(Stored data entries)
--

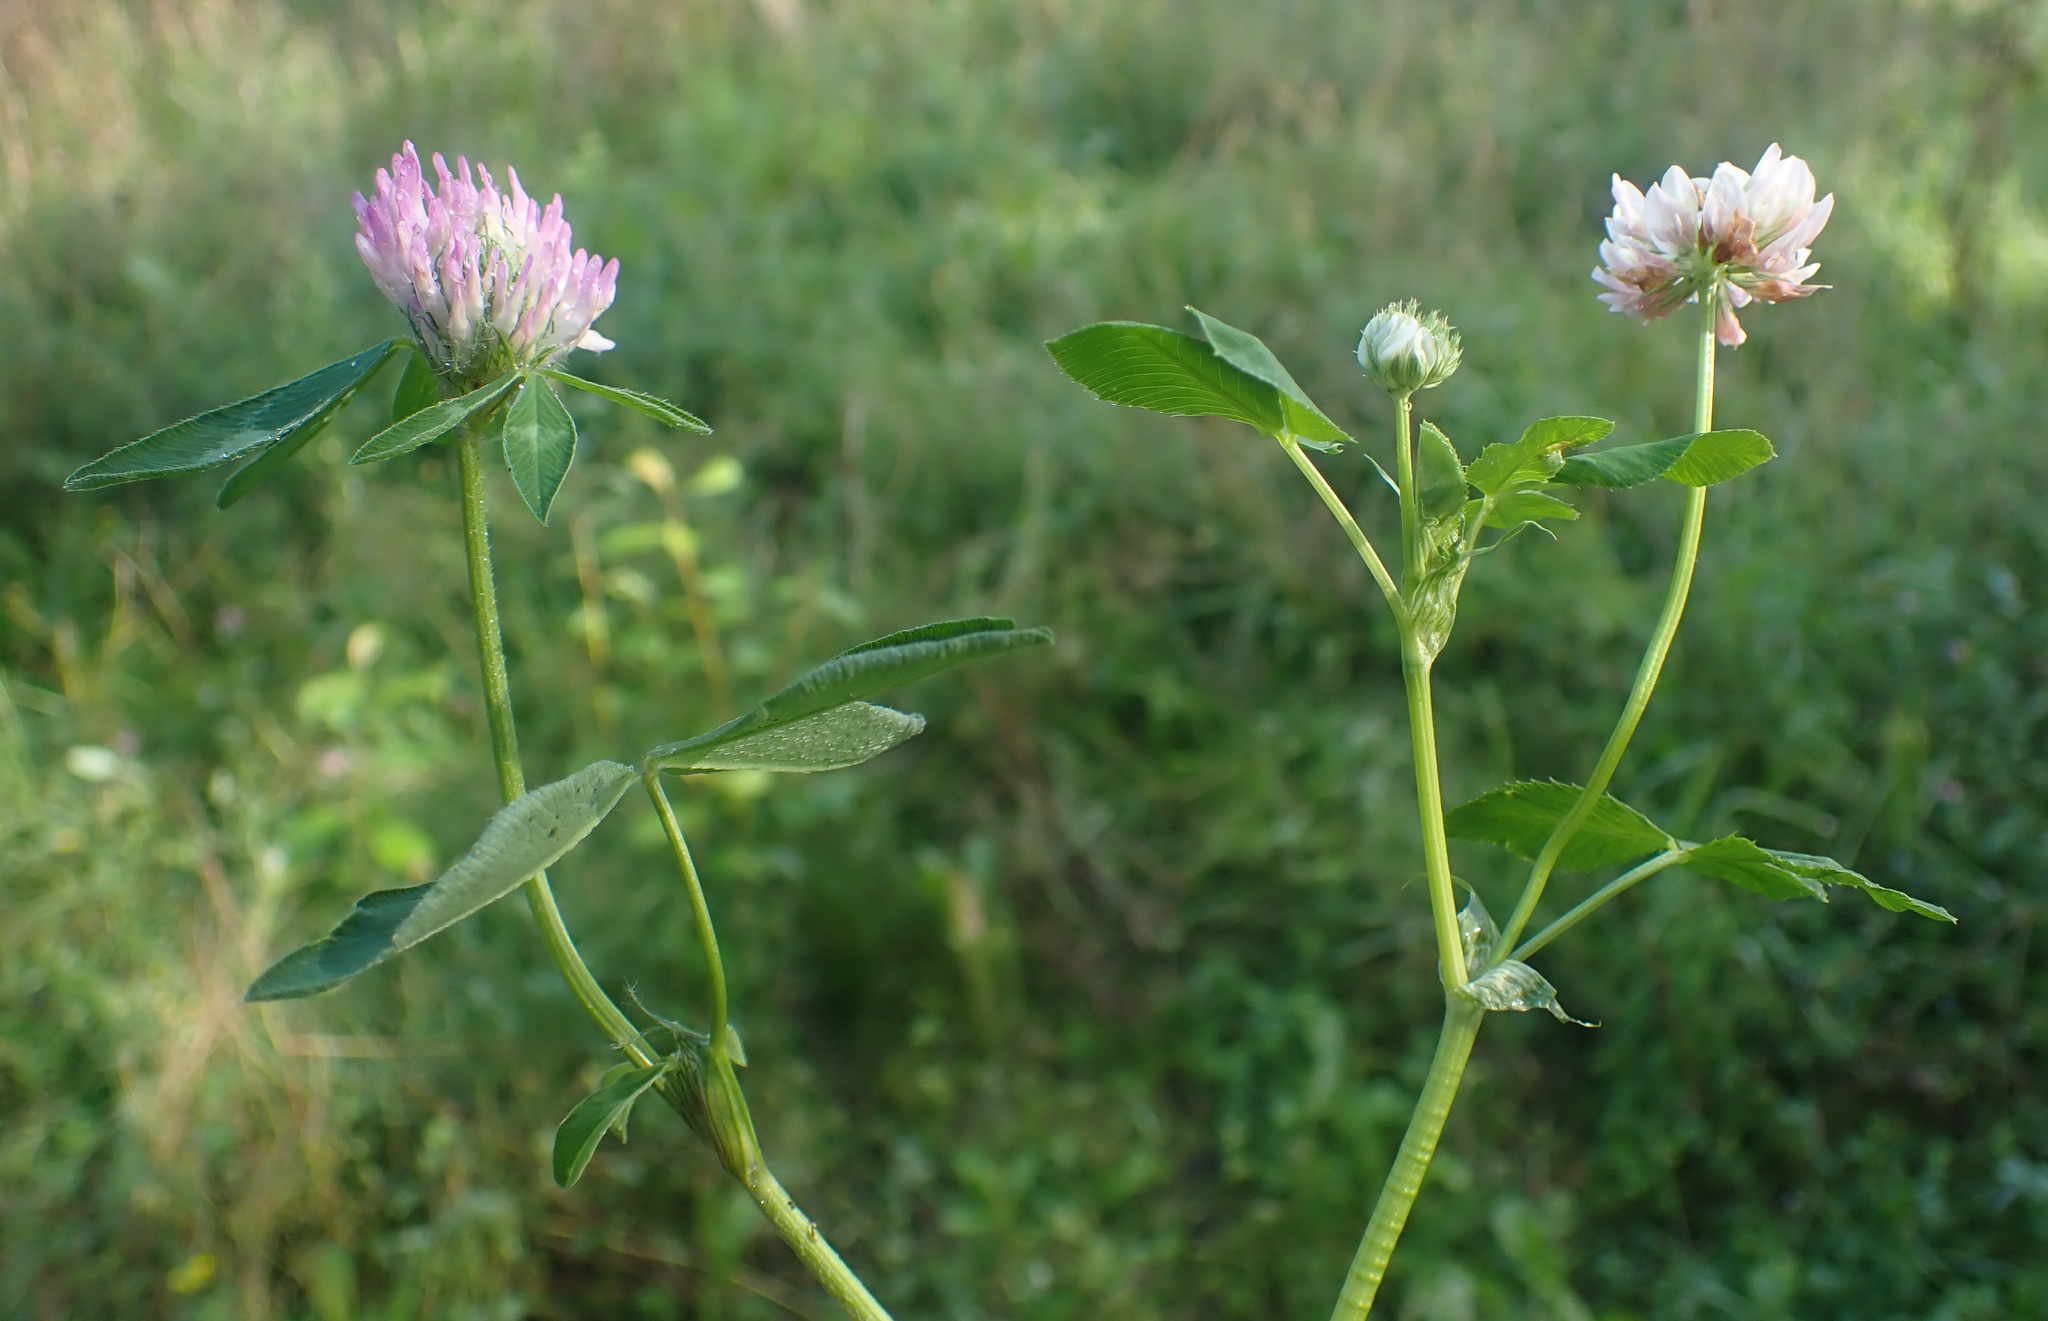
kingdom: Plantae
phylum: Tracheophyta
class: Magnoliopsida
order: Fabales
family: Fabaceae
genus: Trifolium
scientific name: Trifolium hybridum
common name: Alsike clover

--

[Description of the task]
Please print every line of the material word for word, leaving out the pictures.

[Solution to the problem]
kingdom: Plantae
phylum: Tracheophyta
class: Magnoliopsida
order: Fabales
family: Fabaceae
genus: Trifolium
scientific name: Trifolium hybridum
common name: Alsike clover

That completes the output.